La escena fue descrita por los testigos del hecho como "dantesca". El autobús, que realizaba su recorrido habitual con pasajeros provenientes de La Grita, El Cobre, Santa Ana e incluso del estado Barinas, perdió el control por un desperfecto mecánico en el sistema direccional. En su caída mortal por el abismo, varios pasajeros fueron desprendidos del vehículo y de manera trágica fueron aplastados por la misma unidad.
Centenares de personas de San Rafael acudieron al lugar para prestar auxilio a los heridos y ayudar en la compleja tarea de retirar los cadáveres del fondo del barranco, colaborando con las autoridades. Entre las víctimas fatales se encontraban el conductor de la unidad y el colector, mujeres, ancianos y una bebé de apenas dos meses de nacida.
Dentro del Hospital Central, la sala de emergencias colapsó ante la llegada masiva de heridos, lo que obligó a llamar a todo el personal médico de enfermería y técnicos disponibles. El trabajo de los doctores se vio entorpecido por la aglomeración de familiares que en un estado de shock y desesperación, buscaban información sobre el paradero de los suyos.
La desesperación se trasladó a las puertas de la Morgue del Hospital Central de San Cristóbal, donde cerca de 50 familiares se concentraron exigiendo la entrega de los cuerpos de sus seres queridos, que aún un día después del siniestro no habían sido entregados para su sepultura.
Los sobrevivientes
Los sobrevivientes, aún aturdidos por la tragedia, coincidieron en su relato "todo ocurrió en cuestión de segundos", según narran el viaje había transcurrido con total normalidad hasta que , en una curva, el vehículo falló. El grito del conductor fue lo último que todos escucharon antes de caer al vacío.
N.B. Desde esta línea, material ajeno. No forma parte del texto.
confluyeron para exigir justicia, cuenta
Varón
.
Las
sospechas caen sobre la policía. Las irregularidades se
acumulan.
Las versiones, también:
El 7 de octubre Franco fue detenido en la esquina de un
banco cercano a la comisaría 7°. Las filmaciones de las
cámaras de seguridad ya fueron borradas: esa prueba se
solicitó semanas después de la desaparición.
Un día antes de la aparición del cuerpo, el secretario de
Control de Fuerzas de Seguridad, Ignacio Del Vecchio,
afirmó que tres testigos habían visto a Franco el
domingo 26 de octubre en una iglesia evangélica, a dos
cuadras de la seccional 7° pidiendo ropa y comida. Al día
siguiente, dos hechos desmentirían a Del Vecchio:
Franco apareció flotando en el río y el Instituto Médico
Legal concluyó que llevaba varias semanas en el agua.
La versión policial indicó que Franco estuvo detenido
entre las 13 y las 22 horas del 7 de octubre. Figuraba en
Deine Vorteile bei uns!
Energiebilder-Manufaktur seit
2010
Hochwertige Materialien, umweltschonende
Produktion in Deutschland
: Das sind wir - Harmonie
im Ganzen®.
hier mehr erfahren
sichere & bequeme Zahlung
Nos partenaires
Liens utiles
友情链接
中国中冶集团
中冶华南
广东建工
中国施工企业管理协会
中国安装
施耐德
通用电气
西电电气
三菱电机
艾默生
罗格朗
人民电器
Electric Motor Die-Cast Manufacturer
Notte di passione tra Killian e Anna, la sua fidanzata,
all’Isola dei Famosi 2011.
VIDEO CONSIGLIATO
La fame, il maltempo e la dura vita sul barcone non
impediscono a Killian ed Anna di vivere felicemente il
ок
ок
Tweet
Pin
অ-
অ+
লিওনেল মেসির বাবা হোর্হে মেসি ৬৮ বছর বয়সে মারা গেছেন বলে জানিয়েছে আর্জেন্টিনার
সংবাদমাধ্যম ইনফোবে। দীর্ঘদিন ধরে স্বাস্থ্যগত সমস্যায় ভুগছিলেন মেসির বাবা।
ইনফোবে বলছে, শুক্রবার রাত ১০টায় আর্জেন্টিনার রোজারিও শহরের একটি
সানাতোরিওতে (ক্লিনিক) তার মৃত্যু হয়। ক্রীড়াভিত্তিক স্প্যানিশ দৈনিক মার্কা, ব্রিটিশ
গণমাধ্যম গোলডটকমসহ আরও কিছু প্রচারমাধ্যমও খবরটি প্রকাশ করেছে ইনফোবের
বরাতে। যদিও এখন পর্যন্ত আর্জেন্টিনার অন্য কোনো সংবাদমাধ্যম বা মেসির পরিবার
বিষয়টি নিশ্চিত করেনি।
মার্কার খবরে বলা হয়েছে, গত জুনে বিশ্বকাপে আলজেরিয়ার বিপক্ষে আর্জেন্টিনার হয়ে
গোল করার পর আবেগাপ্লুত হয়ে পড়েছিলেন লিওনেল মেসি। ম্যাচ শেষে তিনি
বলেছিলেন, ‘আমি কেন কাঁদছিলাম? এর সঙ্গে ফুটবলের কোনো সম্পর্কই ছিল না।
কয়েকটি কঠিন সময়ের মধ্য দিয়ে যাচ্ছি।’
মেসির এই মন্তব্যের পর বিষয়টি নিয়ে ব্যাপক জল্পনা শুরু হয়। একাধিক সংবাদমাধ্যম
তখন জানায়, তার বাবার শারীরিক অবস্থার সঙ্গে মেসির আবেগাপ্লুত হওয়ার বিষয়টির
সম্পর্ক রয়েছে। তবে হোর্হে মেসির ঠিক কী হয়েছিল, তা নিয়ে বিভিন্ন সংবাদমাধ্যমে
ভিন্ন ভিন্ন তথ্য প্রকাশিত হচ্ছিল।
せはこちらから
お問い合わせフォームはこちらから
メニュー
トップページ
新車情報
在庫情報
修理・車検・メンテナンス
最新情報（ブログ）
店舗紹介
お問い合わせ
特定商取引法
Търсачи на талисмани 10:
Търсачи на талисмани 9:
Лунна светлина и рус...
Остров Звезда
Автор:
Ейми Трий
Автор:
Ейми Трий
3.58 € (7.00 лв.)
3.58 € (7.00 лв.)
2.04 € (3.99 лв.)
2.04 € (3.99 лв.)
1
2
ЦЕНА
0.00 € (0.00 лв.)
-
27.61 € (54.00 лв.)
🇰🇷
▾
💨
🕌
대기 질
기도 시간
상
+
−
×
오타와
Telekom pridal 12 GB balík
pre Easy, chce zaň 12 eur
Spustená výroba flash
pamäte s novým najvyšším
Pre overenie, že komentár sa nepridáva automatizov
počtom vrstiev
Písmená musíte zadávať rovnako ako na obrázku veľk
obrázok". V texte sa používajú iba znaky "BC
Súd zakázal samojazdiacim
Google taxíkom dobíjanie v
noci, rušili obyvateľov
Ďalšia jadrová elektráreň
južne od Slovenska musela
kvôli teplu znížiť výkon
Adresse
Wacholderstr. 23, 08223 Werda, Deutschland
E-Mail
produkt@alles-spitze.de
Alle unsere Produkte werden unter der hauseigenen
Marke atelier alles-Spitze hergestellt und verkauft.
Algunos viajaban en familia perdiendo en la tragedia, padres, hermanos e hijos. Otros consiguieron evadir la muerte como fue el caso de una mujer que había olvidado su cédula y por regresar a su hogar a buscarla perdió el autobús, sin embargo su hermano no corrió con la misma suerte y terminó en una cama en el hospital.
Esta ha sido una de las grandes tragedias viales que ha enlutado a todo el Táchira en la cual se perdieron más de una decena de vidas, dejando un amargo recuerdo en La García.